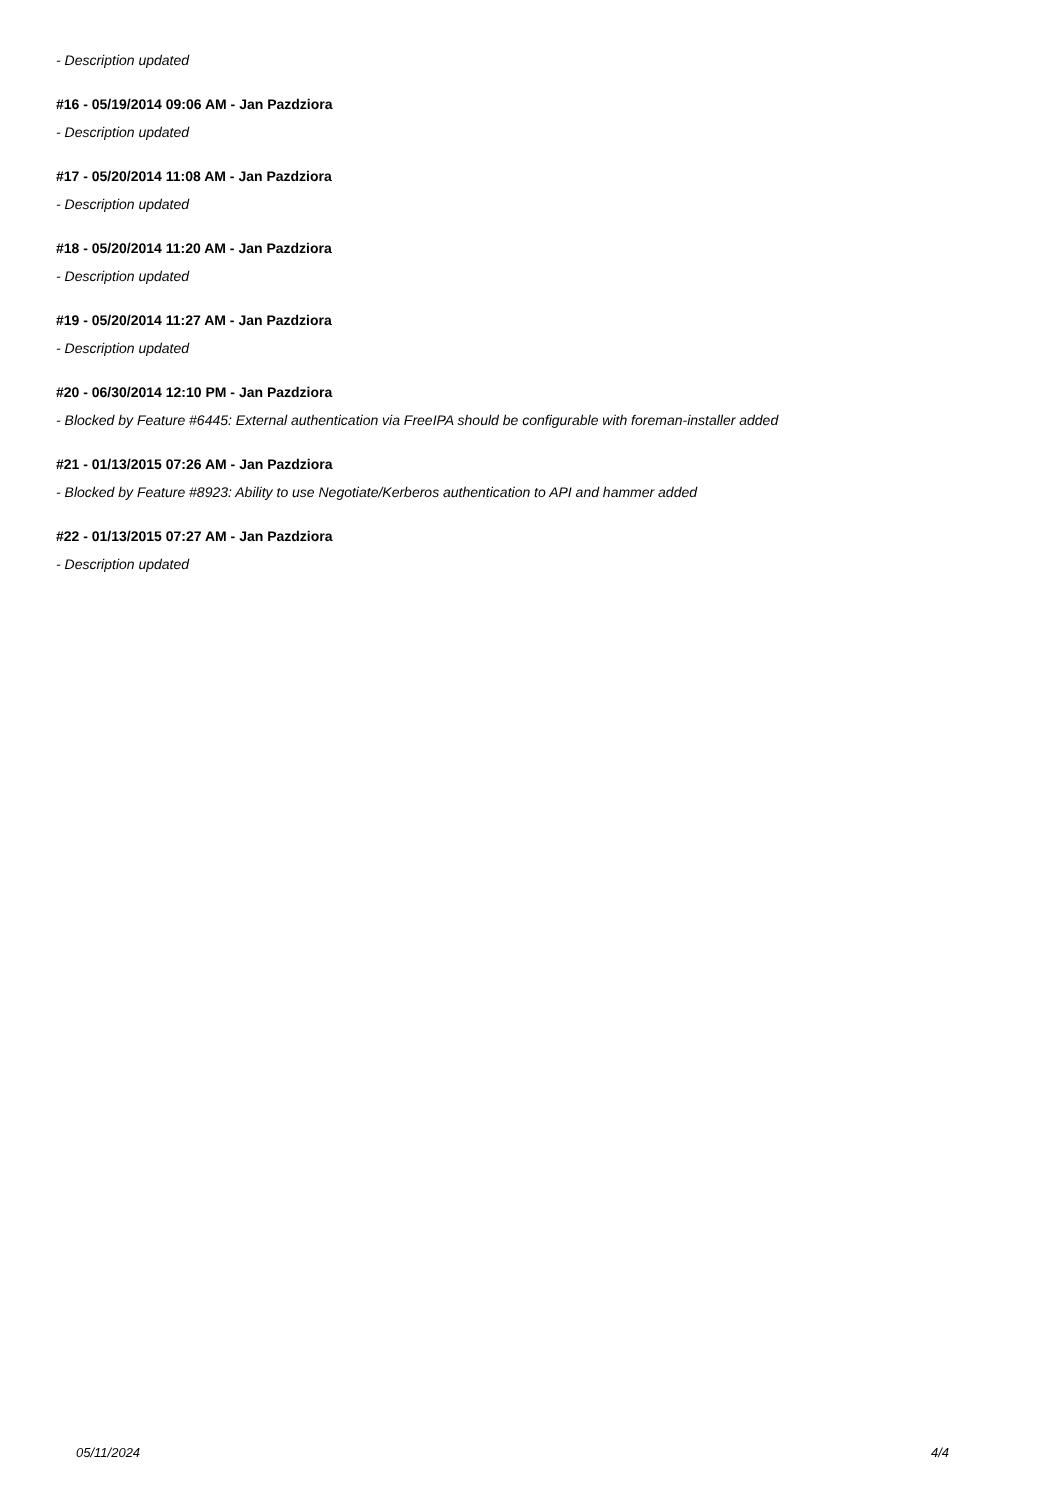- Description updated
#16 - 05/19/2014 09:06 AM - Jan Pazdziora
- Description updated
#17 - 05/20/2014 11:08 AM - Jan Pazdziora
- Description updated
#18 - 05/20/2014 11:20 AM - Jan Pazdziora
- Description updated
#19 - 05/20/2014 11:27 AM - Jan Pazdziora
- Description updated
#20 - 06/30/2014 12:10 PM - Jan Pazdziora
- Blocked by Feature #6445: External authentication via FreeIPA should be configurable with foreman-installer added
#21 - 01/13/2015 07:26 AM - Jan Pazdziora
- Blocked by Feature #8923: Ability to use Negotiate/Kerberos authentication to API and hammer added
#22 - 01/13/2015 07:27 AM - Jan Pazdziora
- Description updated
05/11/2024 4/4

◆ ◆ ◆ ◆ ◆

• _Exercise_: In the listing above, find the line containing "#18 - 05/20/2014 11:20 AM - Jan Pazdziora", then reproduce it and each line after it through the end, exactly and with nothing added.

• _Response to this exercise_:
#18 - 05/20/2014 11:20 AM - Jan Pazdziora
- Description updated
#19 - 05/20/2014 11:27 AM - Jan Pazdziora
- Description updated
#20 - 06/30/2014 12:10 PM - Jan Pazdziora
- Blocked by Feature #6445: External authentication via FreeIPA should be configurable with foreman-installer added
#21 - 01/13/2015 07:26 AM - Jan Pazdziora
- Blocked by Feature #8923: Ability to use Negotiate/Kerberos authentication to API and hammer added
#22 - 01/13/2015 07:27 AM - Jan Pazdziora
- Description updated
05/11/2024 4/4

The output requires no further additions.